‘A new kind of summer school’ returns July 15-August 9

For four weeks this summer, Oak Park elementary and middle-school students will once again be enjoying a new and exciting type of summer school opportunity created to enhance their study and reading skills while preparing them for the academic year ahead. In its second year at the Main Library, the program connects learning to inquiry, experimentation, and hands-on projects that focus on collaboration and relationship building while supporting basic skill development in literacy and math. Much of the work will explore themes of social justice and empowering all voices. Read more about the 2019 Power of Partnerships summer school program »

The following article was originally published in the The Storyline’s winter 2018-19 edition as “Empowering all voices means making some noise”
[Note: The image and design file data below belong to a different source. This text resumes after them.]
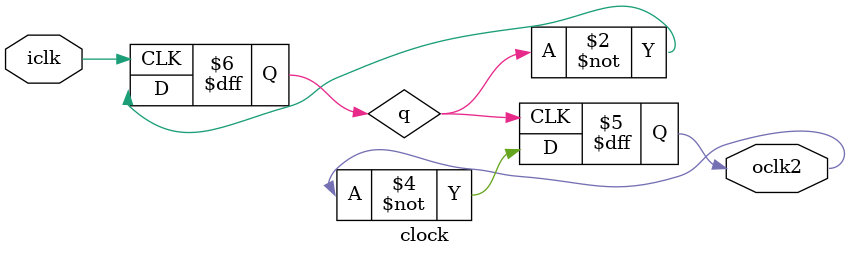
<source format=v>
`timescale 1ns / 1ps
module clock( 
	input wire iclk,		//master clock: 100MHz
	output reg oclk2		//pixel clock: 25MHz
	);

reg q;

always @(posedge iclk)
begin
		q = ~q;
end

always @(posedge q)
begin
		oclk2 = ~oclk2;
end

endmodule


</source>
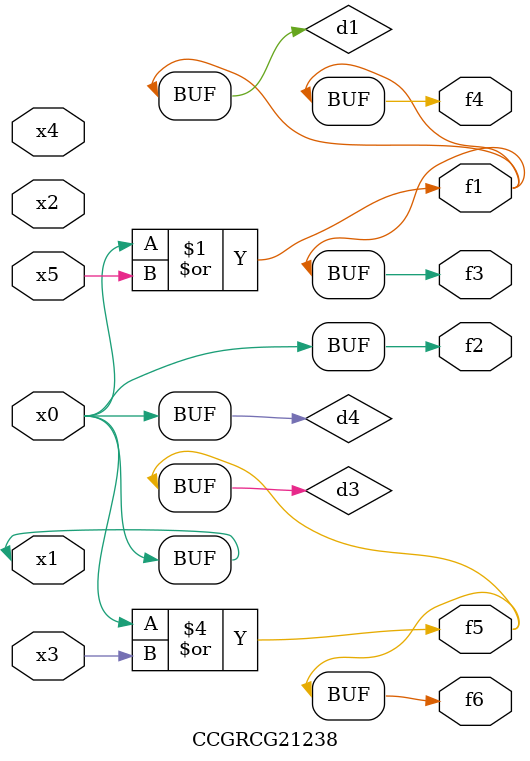
<source format=v>
module CCGRCG21238(
	input x0, x1, x2, x3, x4, x5,
	output f1, f2, f3, f4, f5, f6
);

	wire d1, d2, d3, d4;

	or (d1, x0, x5);
	xnor (d2, x1, x4);
	or (d3, x0, x3);
	buf (d4, x0, x1);
	assign f1 = d1;
	assign f2 = d4;
	assign f3 = d1;
	assign f4 = d1;
	assign f5 = d3;
	assign f6 = d3;
endmodule

</source>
Reimagining what summer school can be

Visitors to the Main Library over four weeks this summer may have noticed it was a little noisier than usual on the second and third floors. From July 16 to August 10, 2018, the Main Library hosted a lively weekday summer school designed to reimagine learning and achievement for elementary and middle school students, including some who had been struggling in the previous school year and had lower Measures of Academic Progress (MAP) scores.

When your goal is to empower all voices, you’re bound to make some noise.
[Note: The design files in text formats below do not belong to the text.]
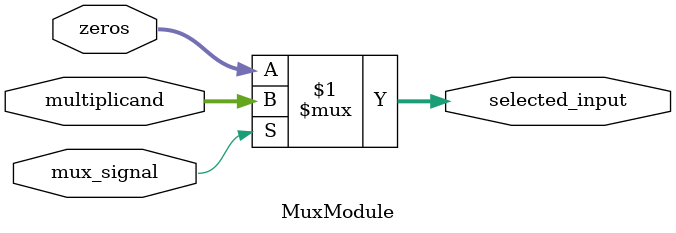
<source format=sv>
module MuxModule #(
  parameter WIDTH_M = 16
) (
  input logic [WIDTH_M-1:0]  multiplicand,
  input logic [WIDTH_M-1:0]  zeros,
  input logic                mux_signal,
  output logic [WIDTH_M-1:0] selected_input
);

assign selected_input = mux_signal ? multiplicand : zeros;

endmodule

</source>
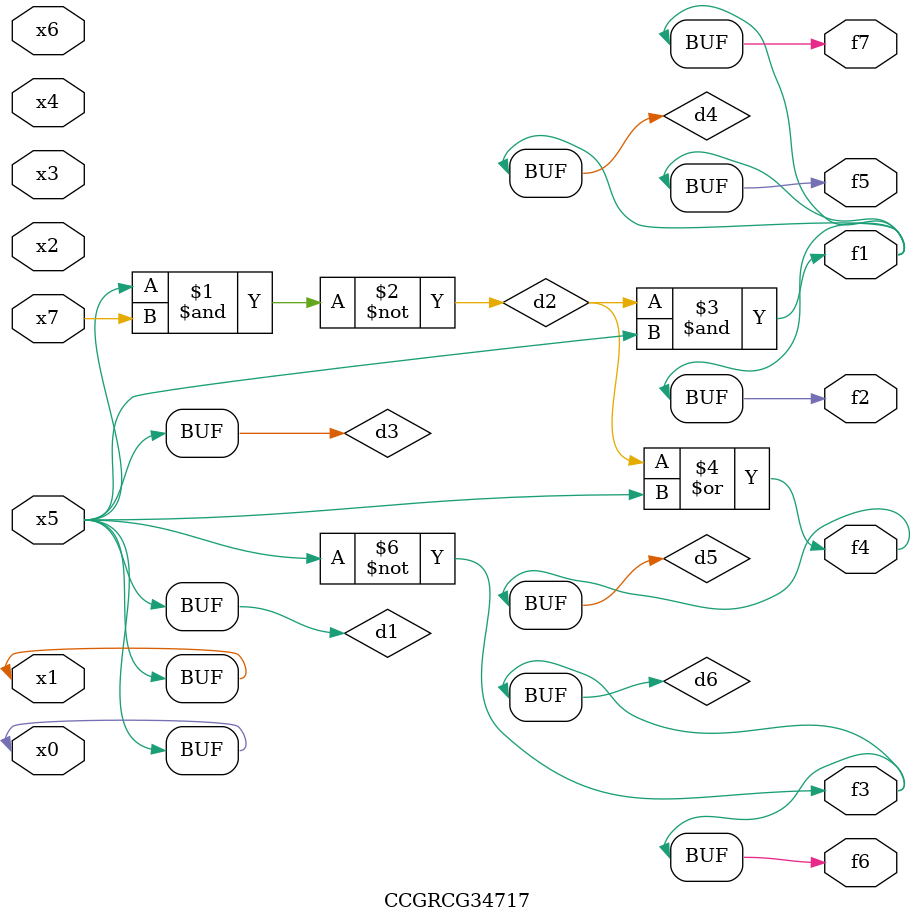
<source format=v>
module CCGRCG34717(
	input x0, x1, x2, x3, x4, x5, x6, x7,
	output f1, f2, f3, f4, f5, f6, f7
);

	wire d1, d2, d3, d4, d5, d6;

	buf (d1, x0, x5);
	nand (d2, x5, x7);
	buf (d3, x0, x1);
	and (d4, d2, d3);
	or (d5, d2, d3);
	nor (d6, d1, d3);
	assign f1 = d4;
	assign f2 = d4;
	assign f3 = d6;
	assign f4 = d5;
	assign f5 = d4;
	assign f6 = d6;
	assign f7 = d4;
endmodule

</source>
“We’re trying to show all kids there is no limit to what you can achieve,” said Frances Kraft, co-founder of the Equity Team (E-Team), which collaborated with the library, Dominican University, and Oak Park Elementary School District 97 on the free Power of Partnerships summer school program.

“Libraries are some of the most trusted spaces in our community,” said Executive Director David J. Seleb. “If we can look beyond some of the traditional roles we have ascribed for ourselves or allowed others to ascribe to us, we have an incredible opportunity.”

Empowering all voices

In the Silent Reading Room and other library spaces, 55 students going into grades 2–8 worked in small groups and one-on-one with instructors in math, reading, and writing.

They did yoga, built architectural models, programmed robots, sang, danced, and performed spoken word.

The library is a neutral community space, and “a welcoming place where families can go not just to get a book, but to get support for their families,” Kraft added. “That’s why it made perfect sense to ground this work at the library.”

Community support

To make the program’s inquiry-based learning possible, “we had amazing people from the community come in,” Kraft said.

They included Dominican University reading specialists, a Spoken Word teacher from Oak Park and River Forest High School, and staff from the Frank Lloyd Wright Foundation, Keys2Broadway Educational Theater Company, and the Oak Park River Forest Food Pantry.

Some teen counselors themselves had been tutored and mentored at the library the previous school year in the IMLS–Triton College Activating Community Opportunities program.

An incubator for new approaches

For each child who participated, the E-Team tracked their progress and reported results back to District 97, with the goal of helping families and school staff work together as partners in the future.

Kraft said the Power of Partnerships program was meant to be an incubator for new approaches.

“For decades, Oak Park has been having conversations about the achievement gap, or the opportunity gap. That is the measurable gap between white and black students, between low-income and non-low-income students, in meeting or exceeding academic measures,” she said. “But Oak Park has every resource possible and the issue is not with our students or families. To really address this issue, systems have to change. People see this kind of summer school and say, maybe the system can change.”